Because rolls in the sequence are independent, the tallies of the rolls are important statistics. The numbers of greater rolls ($N_G$), equal rolls ($N_E$), and lesser rolls ($N_L$) are

\[\begin{align*} N_G &= 3, \\ N_E & = 2, \\ N_L & = 5. \\ \end{align*}\]

Maximum Likelihood

In this approach, the best target value $T$ maximizes the likelihood:

\[P(D|T) = \left(\frac{6-T}{6}\right)^{N_G} \left(\frac{1}{6}\right)^{N_E} \left(\frac{T-1}{6}\right)^{N_L}, \label{eqn_likelihood}\]

where $D$ is the observed sequence of rolls. $\frac{T-1}{6}$, $\frac{1}{6}$, and$\frac{T-1}{6}$ are the probabilities of getting a greater roll, an equal roll and a lesser roll, respectively.

The values of Equation ($\ref{eqn_likelihood}$) for all possible values of $T$ are listed in the table below.

\(T\) Likelihood $P(D\mid T)$
1 0
2 $64\times 6^{-10}$
3 $864\times 6^{-10}$
4 $1944\times 6^{-10}$
5 $1024\times 6^{-10}$
6 0

The likelihood is the largest when $T=4$. Therefore, $T=4$ is the best guess based on maximum likelihood. However, we don’t have the confidence estimate of $T$ yet.

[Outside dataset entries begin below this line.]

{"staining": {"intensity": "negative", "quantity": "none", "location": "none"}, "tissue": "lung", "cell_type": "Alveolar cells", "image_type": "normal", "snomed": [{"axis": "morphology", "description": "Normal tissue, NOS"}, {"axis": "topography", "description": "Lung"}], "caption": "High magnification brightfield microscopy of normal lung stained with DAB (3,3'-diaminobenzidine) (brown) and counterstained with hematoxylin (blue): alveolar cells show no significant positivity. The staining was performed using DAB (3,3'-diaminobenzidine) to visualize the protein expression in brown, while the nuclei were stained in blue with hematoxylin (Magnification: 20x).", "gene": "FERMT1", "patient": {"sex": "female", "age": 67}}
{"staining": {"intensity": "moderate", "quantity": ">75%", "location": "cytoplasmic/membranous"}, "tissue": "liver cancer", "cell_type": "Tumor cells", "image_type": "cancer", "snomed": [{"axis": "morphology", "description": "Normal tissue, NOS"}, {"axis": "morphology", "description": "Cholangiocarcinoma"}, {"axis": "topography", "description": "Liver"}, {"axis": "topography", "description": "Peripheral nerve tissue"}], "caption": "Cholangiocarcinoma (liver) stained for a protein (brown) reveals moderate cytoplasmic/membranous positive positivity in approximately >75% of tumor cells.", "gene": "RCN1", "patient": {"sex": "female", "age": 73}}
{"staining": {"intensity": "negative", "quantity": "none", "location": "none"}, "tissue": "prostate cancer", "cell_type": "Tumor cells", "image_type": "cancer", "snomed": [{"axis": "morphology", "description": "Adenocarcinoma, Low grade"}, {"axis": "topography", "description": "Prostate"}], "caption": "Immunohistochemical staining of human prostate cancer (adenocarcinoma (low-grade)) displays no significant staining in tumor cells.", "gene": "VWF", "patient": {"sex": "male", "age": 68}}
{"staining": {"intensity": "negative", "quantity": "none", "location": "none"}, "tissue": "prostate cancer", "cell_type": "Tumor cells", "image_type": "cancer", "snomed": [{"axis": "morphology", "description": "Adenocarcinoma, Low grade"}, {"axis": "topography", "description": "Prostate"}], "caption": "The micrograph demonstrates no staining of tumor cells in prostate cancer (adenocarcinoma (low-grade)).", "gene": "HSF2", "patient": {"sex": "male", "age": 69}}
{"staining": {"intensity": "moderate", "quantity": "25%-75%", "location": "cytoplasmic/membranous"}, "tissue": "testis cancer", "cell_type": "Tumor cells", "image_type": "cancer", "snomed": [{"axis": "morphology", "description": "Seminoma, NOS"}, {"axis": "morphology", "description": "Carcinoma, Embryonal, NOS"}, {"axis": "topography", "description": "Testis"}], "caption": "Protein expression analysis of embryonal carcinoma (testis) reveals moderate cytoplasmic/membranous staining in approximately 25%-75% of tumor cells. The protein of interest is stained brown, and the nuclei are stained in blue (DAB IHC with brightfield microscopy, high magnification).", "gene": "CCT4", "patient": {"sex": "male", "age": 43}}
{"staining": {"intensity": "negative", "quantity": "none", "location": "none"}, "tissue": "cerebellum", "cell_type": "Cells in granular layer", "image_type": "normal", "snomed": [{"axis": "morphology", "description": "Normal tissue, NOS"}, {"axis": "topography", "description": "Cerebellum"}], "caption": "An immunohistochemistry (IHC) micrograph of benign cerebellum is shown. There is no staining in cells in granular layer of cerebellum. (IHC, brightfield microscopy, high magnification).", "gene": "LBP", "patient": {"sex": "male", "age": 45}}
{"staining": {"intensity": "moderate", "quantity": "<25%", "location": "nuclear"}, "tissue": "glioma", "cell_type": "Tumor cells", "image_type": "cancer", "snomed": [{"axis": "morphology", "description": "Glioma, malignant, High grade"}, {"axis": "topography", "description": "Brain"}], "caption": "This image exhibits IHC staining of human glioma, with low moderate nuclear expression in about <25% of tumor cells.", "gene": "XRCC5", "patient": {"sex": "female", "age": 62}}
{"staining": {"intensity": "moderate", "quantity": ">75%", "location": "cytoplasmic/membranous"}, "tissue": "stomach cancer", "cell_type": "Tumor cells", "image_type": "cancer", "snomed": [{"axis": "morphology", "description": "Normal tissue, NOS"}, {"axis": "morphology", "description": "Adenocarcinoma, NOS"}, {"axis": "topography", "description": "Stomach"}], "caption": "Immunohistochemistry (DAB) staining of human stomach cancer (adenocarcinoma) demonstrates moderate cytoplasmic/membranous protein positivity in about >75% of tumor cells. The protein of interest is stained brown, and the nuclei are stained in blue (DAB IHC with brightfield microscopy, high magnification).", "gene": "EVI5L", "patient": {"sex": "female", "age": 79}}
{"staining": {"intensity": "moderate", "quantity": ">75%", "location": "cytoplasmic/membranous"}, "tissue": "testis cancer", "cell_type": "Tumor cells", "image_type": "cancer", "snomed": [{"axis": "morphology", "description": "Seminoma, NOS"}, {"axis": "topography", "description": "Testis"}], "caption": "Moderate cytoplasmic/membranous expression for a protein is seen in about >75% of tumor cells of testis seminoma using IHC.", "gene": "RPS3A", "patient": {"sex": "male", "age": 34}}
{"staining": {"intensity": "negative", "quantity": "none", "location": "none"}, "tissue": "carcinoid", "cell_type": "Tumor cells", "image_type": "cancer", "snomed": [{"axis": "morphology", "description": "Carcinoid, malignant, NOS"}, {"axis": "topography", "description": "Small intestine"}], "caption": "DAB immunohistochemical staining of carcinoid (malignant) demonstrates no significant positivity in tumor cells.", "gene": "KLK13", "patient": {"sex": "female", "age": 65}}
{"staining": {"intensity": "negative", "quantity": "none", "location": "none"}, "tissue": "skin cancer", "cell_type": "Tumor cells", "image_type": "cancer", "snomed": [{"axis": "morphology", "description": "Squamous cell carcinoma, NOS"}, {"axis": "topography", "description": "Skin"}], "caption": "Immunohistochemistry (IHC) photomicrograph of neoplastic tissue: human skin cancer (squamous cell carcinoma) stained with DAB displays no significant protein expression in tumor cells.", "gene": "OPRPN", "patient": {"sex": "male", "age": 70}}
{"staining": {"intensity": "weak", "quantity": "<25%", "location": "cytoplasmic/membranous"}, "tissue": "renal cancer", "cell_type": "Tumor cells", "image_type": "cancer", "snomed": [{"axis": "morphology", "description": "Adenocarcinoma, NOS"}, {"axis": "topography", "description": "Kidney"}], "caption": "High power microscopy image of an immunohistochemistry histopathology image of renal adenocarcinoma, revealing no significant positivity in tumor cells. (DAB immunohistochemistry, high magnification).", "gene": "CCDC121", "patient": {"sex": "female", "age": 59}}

We will use Bayes’ theorem for that.

Bayes’ Theorem

Using Bayes’ theorem, we calculate the probability of the target $T$ given the observed data, $D$:

\[P(T|D)=\frac{P(D|T)P(T)}{P(D)} \notag\]

The likelihood $P(D\mid T)$ has been calculated in the previous section.

\[P(D) = \sum_{T=1}^6 P(D|T)P(T)\notag\]

Further, we assume a uniform prior, $P(T)=\frac{1}{6}$, then the posterior is

$T$ Posterior $P(T\mid D)$
1 0
2 $\frac{8}{487}$
3 $\frac{108}{487}$
4 $\frac{243}{487}$
5 $\frac{128}{487}$
6 0
Posterior $P(T|D)$.

The distribution of the posterior provides the assessment of the uncertainty of the inference of $T$.

Probabilistic Programming using PyMC3

The posterior inference can be done using probabilistic programming, for example, with the PyMC3 Python package. In the following code, the Discrete Uniform prior and likelihood are defined. The posterior is sampled using the Metropolis algorithm.

import numpy as np
import pymc3 as pm

nL = 5
nE = 2
nG = 3
with pm.Model() as model:
    #Discrete uniform prior
    T = pm.DiscreteUniform('T', 1, 6) 
    #Log-likelihood
    logp = nL*np.log((T-1)/6) + nE*np.log(1/6) + nG*np.log((6-T)/6) 
    potential = pm.Potential('potential', logp)
    
with model:
    trace = pm.sample(1000, tune=1000)
Posterior estimated by MCMC sampling.

The MCMC result is similar to the theoretical values obtained with Bayes’ theorem.